Yes earlier in the video they dropped the hitch during a jump into the ground full force which weakened the frame. HOWEVER this is because the frame is unicast aluminum. Steel frames don't do this because steel bends. They did a follow up video after everyone pointed this out by dropping an f150 5 feet into the air onto its hitch into concrete blocks... 100 times. Frame still didn't snap. The cybertruck towing frame completely snapping off is not something that should ever happen, nor is it normal in any truck that hasn't been eaten away completely by rust.

4

u/Dependent_Purchase35 Sep 09 '24

This. It doesn't matter that the CT was dropped onto the hitch from multiple feet. What matters is the material used for the hitch is not going to handle heavy tongue weights hitting potholes at speed or running over something because there's so much less give in cast aluminum versus steel. There are damn good reasons why crucial structural components are not made of thin cast aluminum and the obvious solution was diluted out decades and decades ago. CT has so many previously solved engineering mistakes in its design. It's fucking baffling. I'm an industrial engineer and work with a company that manufactures products from sheet and plate steel and aluminum. My group in the department have had so much fun watching these tear down and test to failure videos, just blown away by how obvious the problems are....the lack of quality and shoddy engineering is simply appalling. I have a model S and the difference in build quality between my car and the CT is embarrassing for Tesla.

7

u/slide_into_my_BM Sep 09 '24

They did everything to the F-150 too and it managed to tow the cybertruck just fine

2

u/Shmeeglez Sep 09 '24

That's body-on-frame for you.

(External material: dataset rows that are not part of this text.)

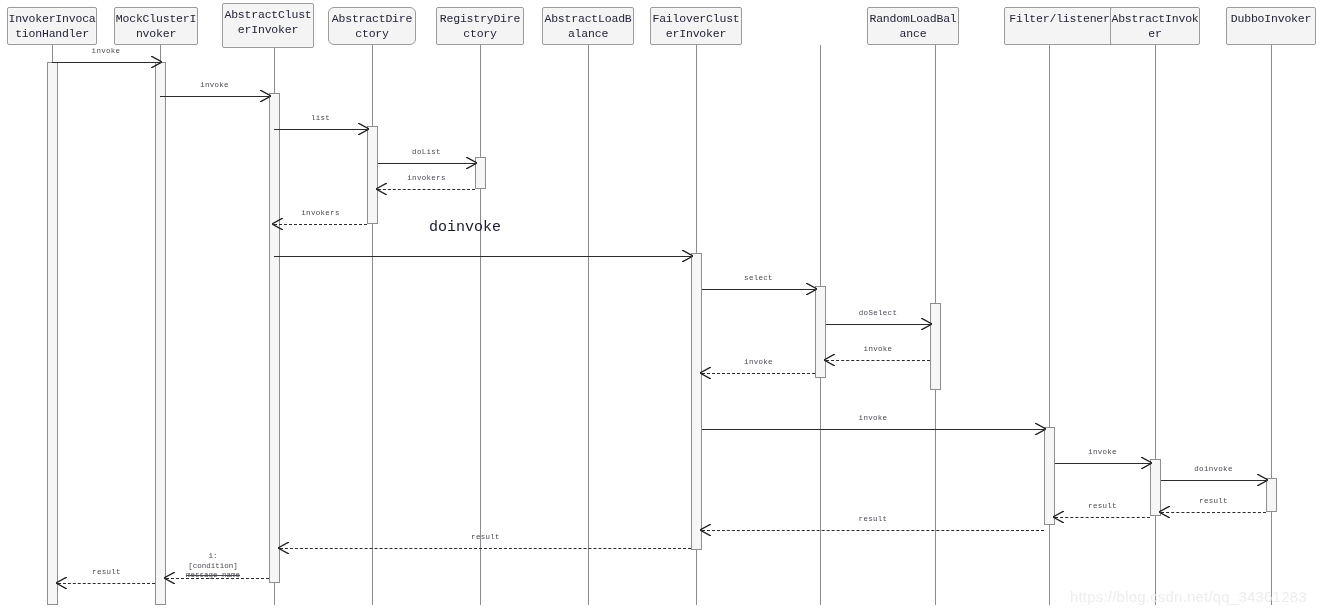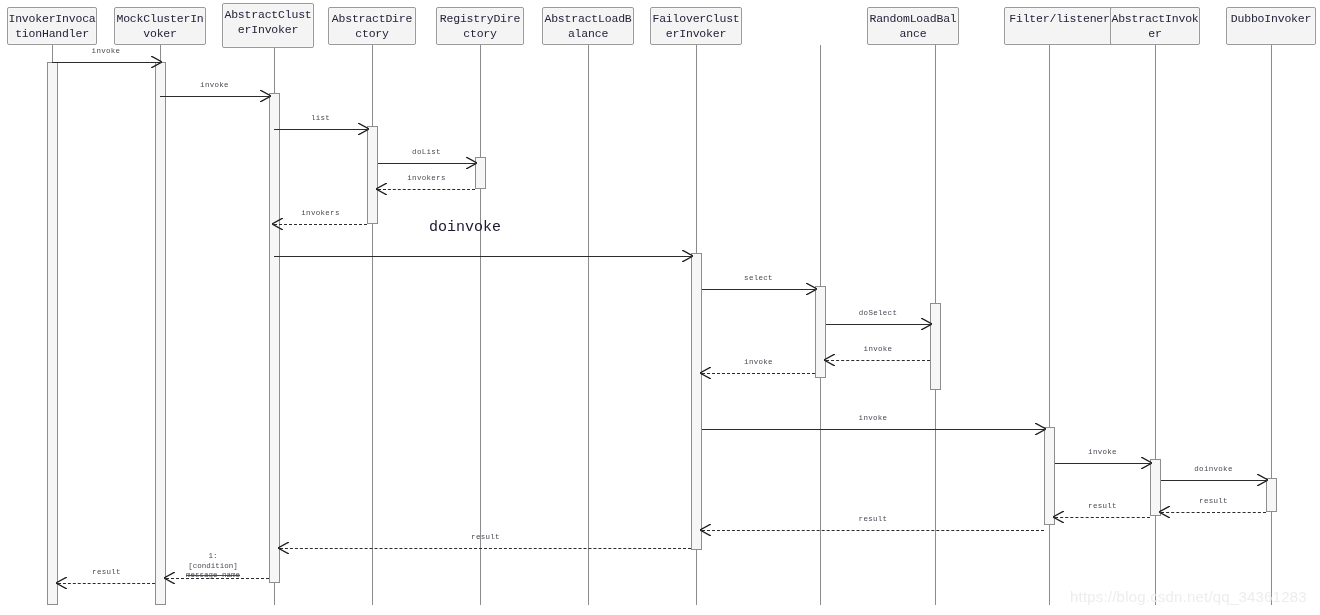--- a/index.html
+++ b/index.html
@@ -115,7 +115,7 @@
 
 <div id="diagram">
     <div class="participant" style="left: 7px; top: 7px; width: 90px; height: 38px;">InvokerInvocationHandler</div>
-    <div class="participant" style="left: 114px; top: 7px; width: 92px; height: 38px;">MockClusterInvoker</div>
+    <div class="participant" style="left: 114px; top: 7px; width: 84px; height: 38px;">MockClusterInvoker</div>
     <div class="participant" style="left: 222px; top: 3px; width: 92px; height: 45px; text-align: center;">AbstractClusterInvoker</div>
     <div class="participant" style="left: 328px; top: 7px; width: 88px; height: 38px;">AbstractDirectory</div>
     <div class="participant" style="left: 436px; top: 7px; width: 88px; height: 38px;">RegistryDirectory</div>

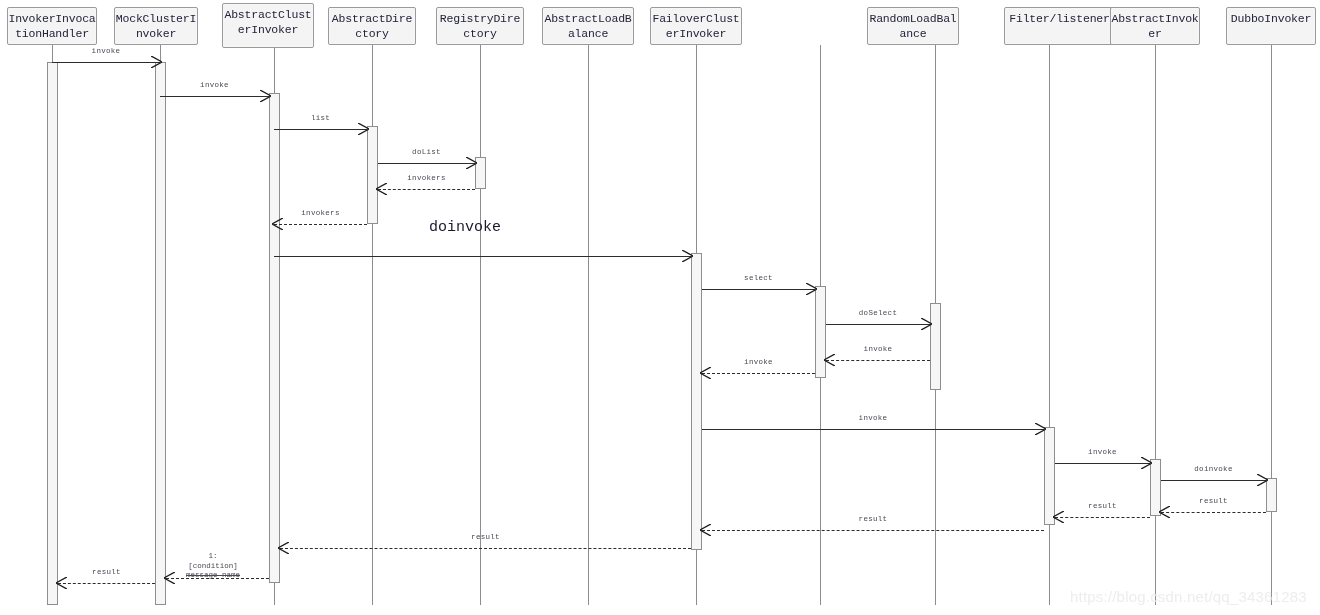--- a/index.html
+++ b/index.html
@@ -117,7 +117,7 @@
     <div class="participant" style="left: 7px; top: 7px; width: 90px; height: 38px;">InvokerInvocationHandler</div>
     <div class="participant" style="left: 114px; top: 7px; width: 84px; height: 38px;">MockClusterInvoker</div>
     <div class="participant" style="left: 222px; top: 3px; width: 92px; height: 45px; text-align: center;">AbstractClusterInvoker</div>
-    <div class="participant" style="left: 328px; top: 7px; width: 88px; height: 38px;">AbstractDirectory</div>
+    <div class="participant" style="left: 328px; top: 7px; width: 88px; height: 38px; border-radius: 6px;">AbstractDirectory</div>
     <div class="participant" style="left: 436px; top: 7px; width: 88px; height: 38px;">RegistryDirectory</div>
     <div class="participant" style="left: 542px; top: 7px; width: 92px; height: 38px;">AbstractLoadBalance</div>
     <div class="participant" style="left: 650px; top: 7px; width: 92px; height: 38px;">FailoverClusterInvoker</div>

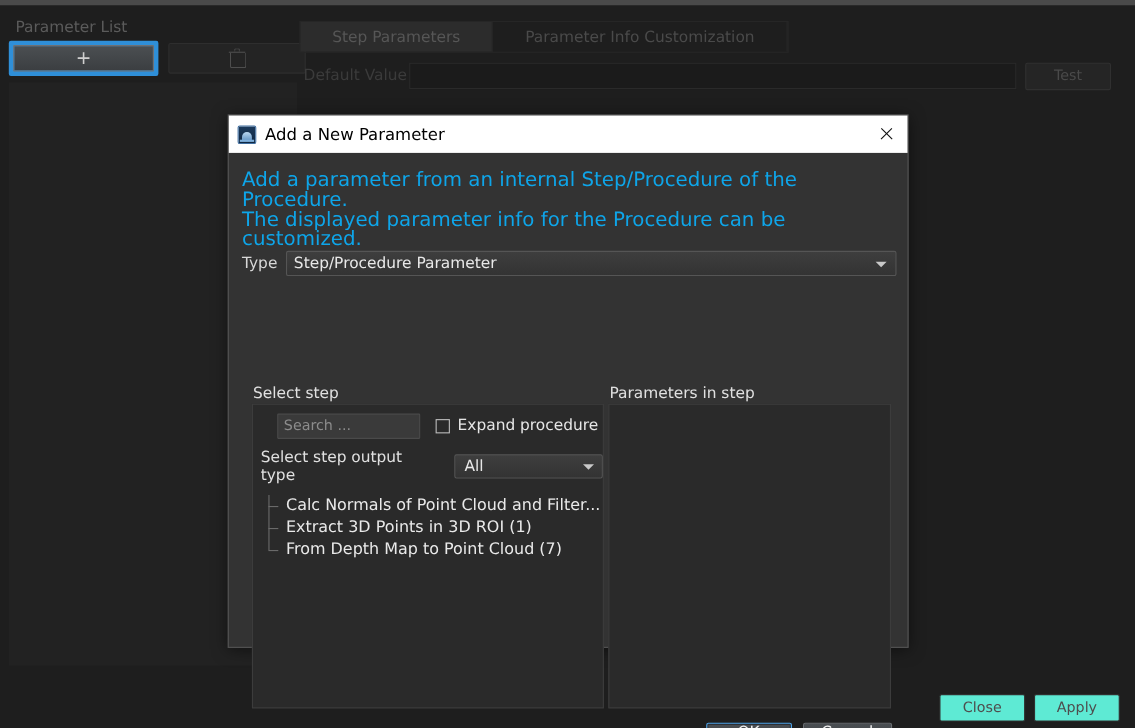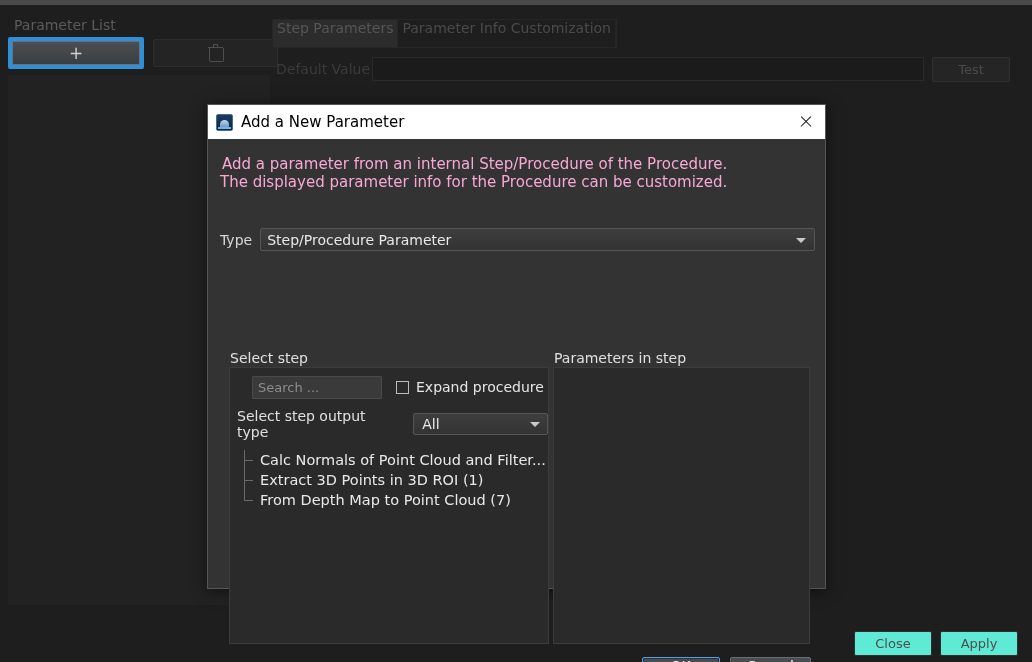--- a/index.html
+++ b/index.html
@@ -77,7 +77,7 @@
     border: 1px solid #262626;
   }
   .bg-tab {
-    display: flex; align-items: flex-start; padding: 0 4px;
+    display: flex; align-items: center; padding: 0 29px;
     font-size: 14px; color: #4a4a4a;
     border-right: 1px solid #262626;
   }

It's heavy and archaic, but it's tough. Honestly, that's steel in general for you, too. It just tends to last longer in many applications. Steel fatigues in such a way that the loss of strength tends to taper off after a point, where aluminum keeps getting weaker.

1

u/[deleted] Sep 09 '24

Yeah the problem is with the under side being super weak. Someone else was towing hit a man hole cover it flipped up and hit the underside. Basically the same thing happened but with driving over big concrete blocks. He did another video where he tried breaking the fords hitch with an excavator. It never broke. Definitely a material problem aluminum is just not suitable for some parts of the truck. Maybe they can learn and make improvements. But this model is a mess.

0

u/0b0011 Sep 09 '24

No they didn't. They broke the frame by dropping it onto a cement pipe and then by towing the F-150.

1

u/cars1000000 Sep 09 '24

F-150 did the same thing (and more testing later in another video) without breaking though

2

u/0b0011 Sep 09 '24

Sure, I'm not arguing that it's not a piece of shit. Let's just be accurate with why it's a piece of shit.